“My high school had no library worthy of the name `book,’ so I would walk about a mile downtown to the public one to borrow, in almost every case, a new world. That’s what a library does for its patrons. It extends the self. It is pure empowerment. I would gather my three or four choices, after deliberations governed by ignorant conjecture, and then before leaving, I would sit at one of the long, wide tables we associate with the institution now, and read a page or two further than I had while standing in the stacks. I scorned the books deemed appropriate for my age, and selected only those I wouldn’t understand. Reading what I didn’t understand was, for one blissful period of my life, the source of a profound, if perverse, pleasure.”
I could sign my name to this passage from William H. Gass’ “A Defense of the Book,” collected in A Temple of Texts. My grade school had a better library than my high school, stocked with antiquated science texts and “classics” abridged for children – Gulliver’s Travels with Swift’s scatology excised. In that library I met Max Ellison, the first self-identified poet I met and later the poet laureate of Michigan. I was a Roethke enthusiast and had read Allan Seagar’s The Glass House: The Life of Theodore Roethke. Ellison, folksy and bearded like Whitman, assured me Roethke was overrated. I asked him about Buber and Tillich, writers important to Roethke late in his life, but Ellison knew nothing of them.
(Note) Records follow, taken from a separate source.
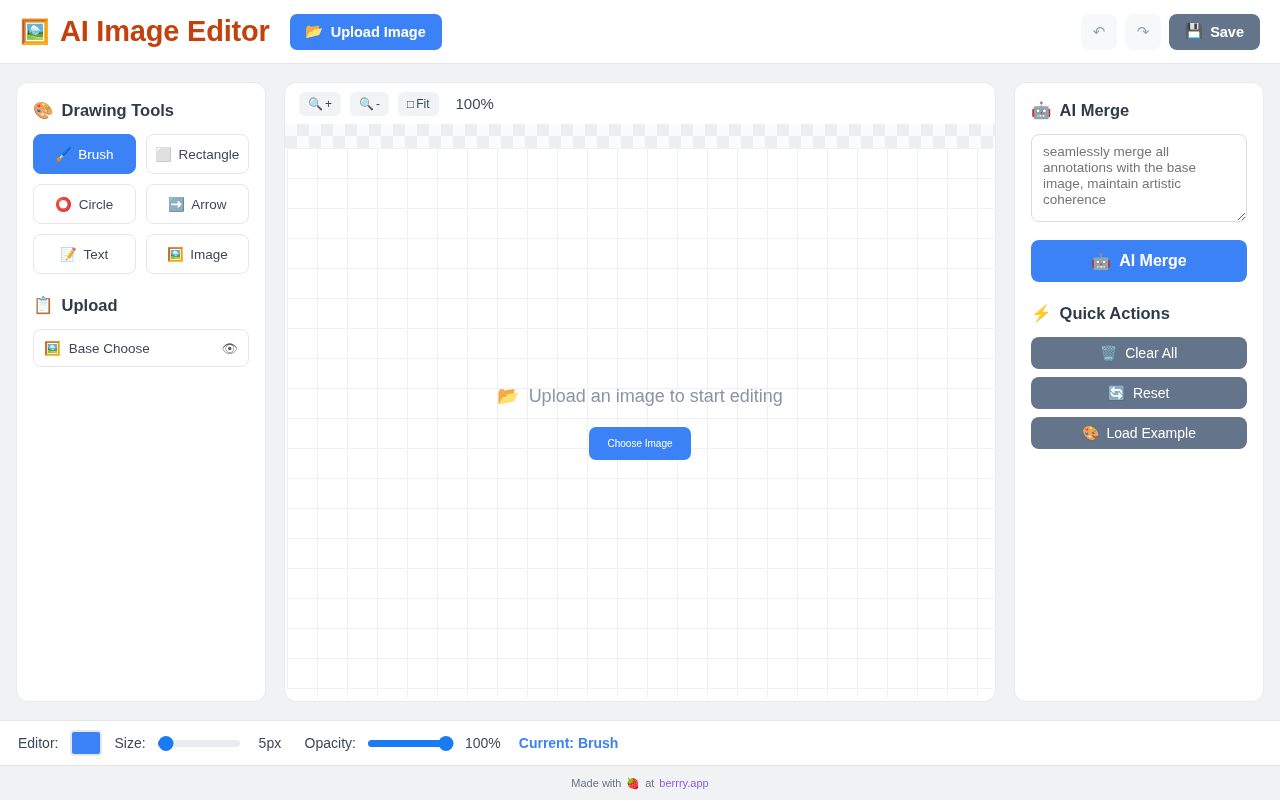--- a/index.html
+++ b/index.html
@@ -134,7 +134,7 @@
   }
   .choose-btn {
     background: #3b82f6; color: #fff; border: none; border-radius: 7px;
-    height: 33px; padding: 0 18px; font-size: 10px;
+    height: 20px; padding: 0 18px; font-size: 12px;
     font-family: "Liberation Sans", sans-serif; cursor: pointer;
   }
Gass’ essay mingles memoir and reverie. A good book, especially when we’re young, is always “a new world,” a reaching beyond the self. Just as Columbus followed the Vikings, so a “new world” can be rediscovered, which describes much of my reading today. A library, Gass says, ought to “extend the self.” I thought of this phrase on Thursday when I took my younger sons to the central library in Bellevue. One man was watching an ABBA video on a library computer and another, a clip from a Bruce Lee movie. No selves were being extended. Still, in the stacks I found Alexander Waugh’s Fathers and Sons, Victor Serge’s Unforgiving Years and, through interlibrary loan, Daniel Fuchs’ Three Novels. My sons, between them, checked out 23 books, from Calvin and Hobbes to a kid’s history of the Trojan War. Gass continues:
“I also liked to look at the card pasted in the back of the book to record previous borrowings – a card that is, like so much other information, there no longer or discreetly incomplete. It gave me a good deal of satisfaction to be taking home some rarely read, symbolically dusty, arcane tome. I checked out both my book and my pride at the same desk. See O world what I am reading and be amazed: Joyce, Wells, Carlyle. Well, Wells I could understand. That, I would realize later, was what was the matter with him.”
“My book and my pride,” indeed. How often I paraded my elevated tastes (including my taste for early Gass). They were usually genuine but made insufferable by my exhibitionism. Youth and arrogance are a potent cocktail. More Gass:
“Libraries have succumbed to the same pressures that have overwhelmed the basic cultural functions of museums and universities, aims which should remain what they were, not because the old ways are always better, but because in this case they were the right ones: the sustaining of standards, the preservation of quality, the conservation of literacy’s history, the education of the heart, eye, and mind – so that now they devote far too much of their restricted space, and their limited budget, to public amusement, and to futile competition with the Internet. It is a fact of philistine life that amusement is where the money is: Finally, you are doing something for the community, spokesmen for the community say, saluting the librarian with a gesture suitable to a noble Roman without, however, rising from their bed of banality.”